Todd Steed has made a lot of music in his life.
Over the past 29 years, he’s played as a member of seven different Knoxville bands, not to mention solo under such nom de plumes as Todzilla and Johnny Stank. He has released 10 albums, three cassettes, and one single. He’s driven thousands upon thousands of miles to perform over 600 dates in at least 100 cities, and has played abroad in five other countries. He typically permits himself only one beer per set; thus, at a minimum of, say, two sets per show, that’s at least 1,200 beers consumed in the line of duty playing rock ’n’ roll onstage.
And, after three decades, he’s finally made a record he likes.
Or, to be more precise, he is still currently happy with Eskimo Hair, his latest CD with the Suns of Phere (primarily Bob Deck, Ed Richardson, Dave Nichols, and Jeff Bills), released last summer. As is the case with all the records he’s worked on, his satisfaction with the final product fluctuates over time, from like to dislike and back again. But Eskimo Hair (named after a Chinese shop pictured on the CD cover) is undoubtedly his most carefully recorded and produced album, bristling with exotic instruments, guest artists, and interstitial voice-overs offering soothing listening instructions.
Assembled on and off over two years—the longest Steed’s ever worked on a record—Eskimo Hair indirectly owes its production values to his new job managing the career of singer/songwriter Abigail Washburn and her band (which includes Bela Fleck) at AC Entertainment.
“I’ve seen them about 20 times, and I’ve learned so much just from watching them and their standard of excellence, which is also something I’ve never pursued—I never really pushed it that hard,” Steed says. “But watching them, I actually worked harder on the last record we did than any record I’ve done—in part because I thought one of them might listen to it and then I would be ashamed: ‘Why didn’t you tune your guitars?’”
Unlike his previous releases with earlier bands like Smokin’ Dave and the Premo Dopes or Opposable Thumbs, Eskimo Hair’s songs were not finished after one or two takes. This time, Steed allowed himself to pursue what he heard in his head, whether it meant enlisting someone (Elodie Lafont) to really sing in French in “The French Girl and a Redneck” or finding a flute player (Nastaisa Mousouli) to underscore the guitar and gamelan drum sound in “Is It Time?” Not having to rent studio space like in the days of yore certainly helped.
“Now I have the tools at my disposal where I don’t have to say, ‘Well, that’s as good as we can do it. The clock on the wall says we’re finished. This record is done!’” Steed says. “But having your own recording studio is kind of a curse, too—you never really finish, you just abandon the record. On this one, it was fun and rewarding to take the time to say, ‘I do want a gospel group on this song.’ Before we would go, ‘We oughta get a gospel group!’ ‘Yeah. Let’s go get some beer.’”

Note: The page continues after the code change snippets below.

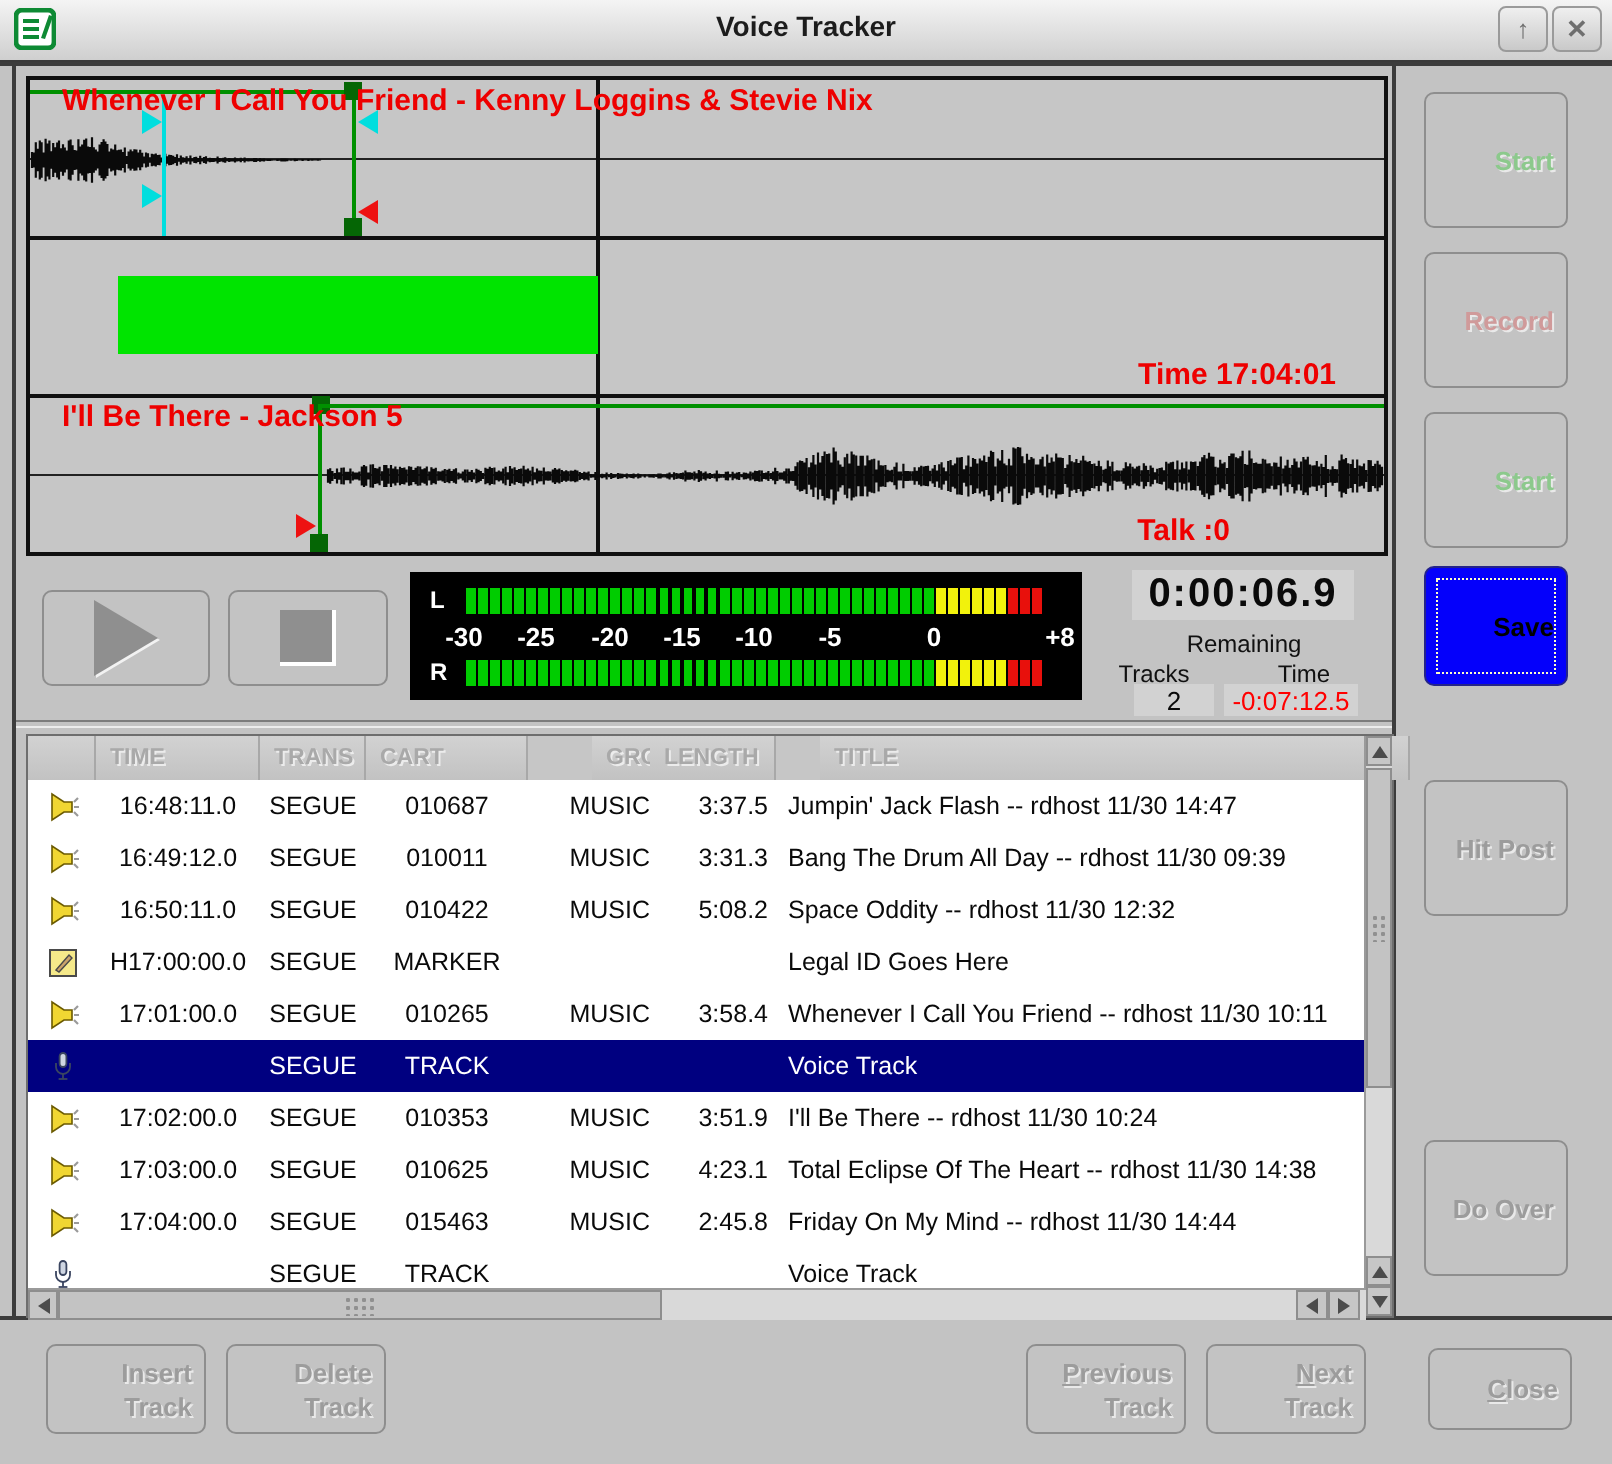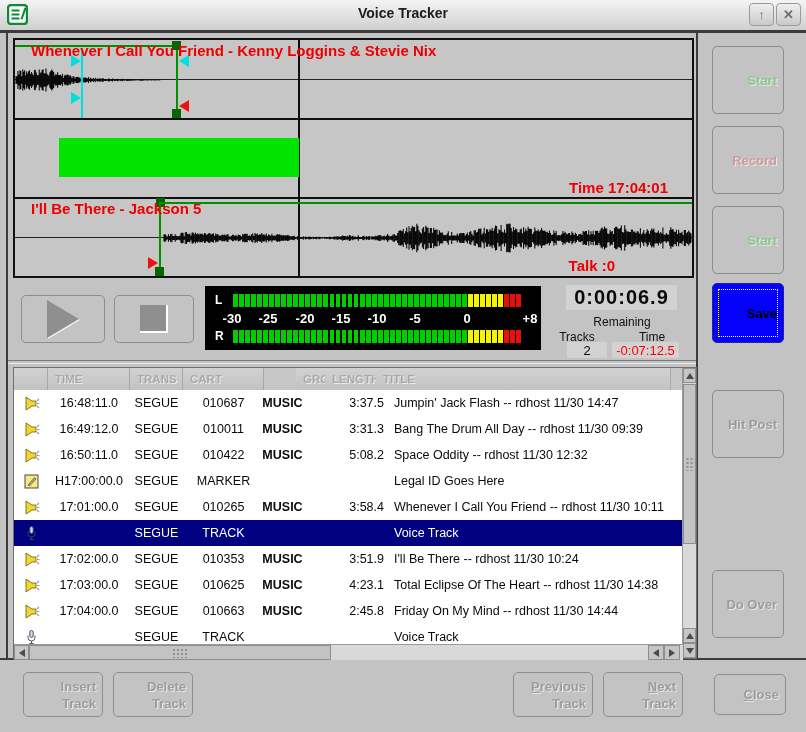--- a/index.html
+++ b/index.html
@@ -306,7 +306,7 @@
         <div class="hcell" style="left: 169px; width: 81px;">CART</div>
         <div class="hcell" style="left: 250px; width: 61px; margin-left: 32px;">GROUP</div>
         <div class="hcell" style="left: 311px; width: 63px;">LENGTH</div>
-        <div class="hcell" style="left: 362px; width: 295px;">TITLE</div>
+        <div class="hcell" style="left: 396px; width: 295px;">TITLE</div>
       </div>
     <div class="rows" id="rows">
         <div class="lrow">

Eskimo Hair also marks a departure from one of his ongoing songwriting subjects; there is a decided lack of Knoxvilleness on the record. Instead, the songs are about places and situations far away, with an underlying theme of escape running throughout the album, as in “Preservation Roof” (with characters atop a New Orleans building during Katrina) or “5 O’clock” (an office drone yearning for freedom). It’s as if Steed subconsciously decided to take a break from being Knoxville’s semi-official music scene godfather, his muse taking off for different destinations. So what’s Steed really trying to get away from himself?
“Routine. Routine is really dangerous and really threatening to your soul,” he says. “It’s something I’ve always written about even though I didn’t realize it until recently. I think the word ‘stuck’ is on that record several times. Even ‘John 3:16’ which goes back to Huh? or ‘Déjà VooDooDoo’ which goes back to Too Many Years in the Circus—those are songs about being stuck in the party scene, which is just as dangerous as being stuck in an office, or more dangerous because there are more things to destroy yourself with in those places. But I guess I’ve always had that fear of just being stuck somewhere or in some situation that’s not good.”
And sometimes, even when your job or relationship or creative output is going well, things may suddenly change. And that became an unexpected part of Eskimo Hair as well.
“Everything seems to be in place… and then about when I started the record, my mom got cancer. So it’s never perfect. That was something I was going through—and obviously something she was going through—the whole time I was making the record. It was rough. There are a lot of emotions in that record that are maybe not as ‘hidden’ as they are in the other ones. I just sort of let them out.”